Jasminum auriculatum and Jasminum azoricum
There are ten species and cultivars of jasmines in my gardens, and I want to share information about two very rare ones that are particularly rewarding. Jasmine auriculatum is a vine/bush with heady, green, sharp, somewhat indolic (if harvested at night) flowers. In India, this species of jasmine is called Juhi, and I first smelled the absolute in 1976 at the Magic Dragon shop in West Los Angeles.

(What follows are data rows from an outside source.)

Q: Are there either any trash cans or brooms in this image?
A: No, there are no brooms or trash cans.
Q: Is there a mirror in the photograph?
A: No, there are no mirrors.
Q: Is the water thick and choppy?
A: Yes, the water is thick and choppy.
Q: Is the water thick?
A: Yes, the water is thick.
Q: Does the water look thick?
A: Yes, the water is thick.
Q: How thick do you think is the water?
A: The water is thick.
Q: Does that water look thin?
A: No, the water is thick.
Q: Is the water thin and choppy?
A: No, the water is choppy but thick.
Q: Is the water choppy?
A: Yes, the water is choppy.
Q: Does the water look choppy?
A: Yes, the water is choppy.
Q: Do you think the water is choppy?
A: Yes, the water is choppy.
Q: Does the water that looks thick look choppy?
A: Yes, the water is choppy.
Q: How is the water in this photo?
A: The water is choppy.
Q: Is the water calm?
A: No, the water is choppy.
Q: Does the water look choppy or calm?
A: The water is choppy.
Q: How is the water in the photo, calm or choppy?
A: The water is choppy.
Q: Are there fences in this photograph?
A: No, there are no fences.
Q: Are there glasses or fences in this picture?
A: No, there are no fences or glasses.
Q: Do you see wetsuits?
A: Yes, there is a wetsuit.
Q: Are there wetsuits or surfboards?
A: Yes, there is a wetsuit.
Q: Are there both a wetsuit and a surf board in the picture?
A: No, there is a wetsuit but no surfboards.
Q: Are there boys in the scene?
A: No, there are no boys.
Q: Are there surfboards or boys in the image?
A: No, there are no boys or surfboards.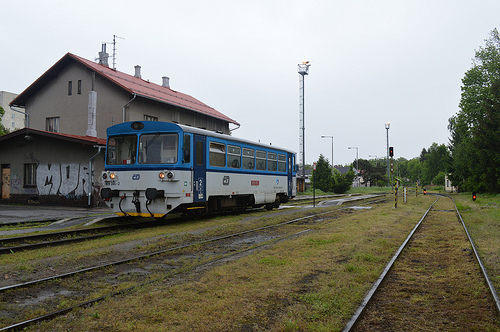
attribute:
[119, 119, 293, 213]
train car — passenger, white, blue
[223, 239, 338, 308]
grass — patchy, green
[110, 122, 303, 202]
car — blue, white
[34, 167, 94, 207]
graffiti — painted, large piece, large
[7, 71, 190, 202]
building — small, two story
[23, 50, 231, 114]
roof — red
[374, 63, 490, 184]
trees — green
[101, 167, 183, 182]
headlights — set, round, on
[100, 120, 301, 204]
train — multi-colored, stationary, long, blue, white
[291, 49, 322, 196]
tower — tall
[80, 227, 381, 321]
tracks — covered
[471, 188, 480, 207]
signal — red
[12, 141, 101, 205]
wall — large, white, graffitied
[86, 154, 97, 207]
water drain — white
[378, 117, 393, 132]
street lamp — off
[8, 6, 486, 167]
sky — overcast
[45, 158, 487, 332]
ground — wet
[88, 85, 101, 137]
chimney — tall, stack, skinny, long, white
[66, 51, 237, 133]
rooftop — triangle shaped, red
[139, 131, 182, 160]
window — rectangle shaped, clear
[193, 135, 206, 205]
door — dark blue, blue, rectangle, long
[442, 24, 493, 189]
tree — evergreen, full, green, bushy, big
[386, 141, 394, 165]
traffic light — red, rectangle shaped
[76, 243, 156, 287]
mud — patches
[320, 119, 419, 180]
streetlights — few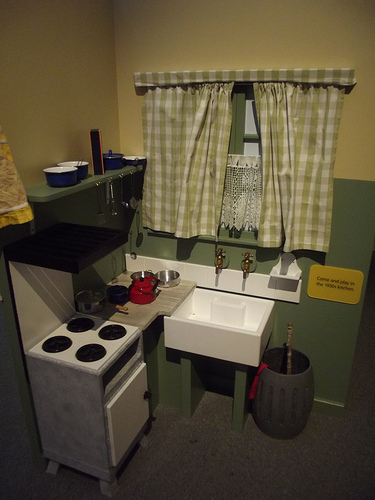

Here’s a photo of me with my young J. auriculatum vine in 2011. It was taken by my front door, but the auriculatum didn’t last there long – I had to move it. Why? Because around 10:00 PM at night, the scent would go so indolic, I thought a dog left a deposit by my front door! Sweet during the day, deadly stink at night, it had to be moved to the back fence, far from the house.
The young Jasminum auriculatum vine by my front door – until it revealed its stinky night time scent.
In the back garden, the transplanted vine grew into a huge bush, with a sturdy main trunk. My apprentice Brian recently harvested the flowers at 6 P.M., before the indole developed. Such a sweet, delicate scent, this flower is a true delight. Into the tincture jar it went, adding to the earlier harvests’ menstruum.
But first I had some fun showing jasmine love
jasmine auriculatum flowers arranged into a heart shape
Dropping some jasmine auriculatum flowers into the alcohol.
The flowers can be harvested, tinctured, strained, and recharged daily.
At the front of my property, greeting visitors as they walk to drive up the driveway, is a very aggressive Jasminum azoricum vine. It completely covers a huge hibiscus bush, and I explain by calling it the jasmine-hibiscus bush to confused viewers.
This multi-branched vine is about ten years old, and without any supplemental fertilizer or watering, rewards me with flowers almost every day of the year. Like the auriculatum, the azoricum flowers are very fragile and star-like in appearance. The azoricum needs to be harvested by noon, because it cannot take the heat of the day. The jasmine scent is lightly accented by a vanilla note, making it particularly delightful.
Jasmine azoricum flowers bloom year round! Sweet, gentle scent.
The tiny flowers need a lot of patience in harvesting, and the yield is small, but, oh, so beautiful.
Jasmine azoricum flowers
When all is said and done, it’s a wonderful feeling to have these two lovely, rare jasmines growing in my garden, because they go into the tincture bottle and provide a unique fragrance for my natural perfumes.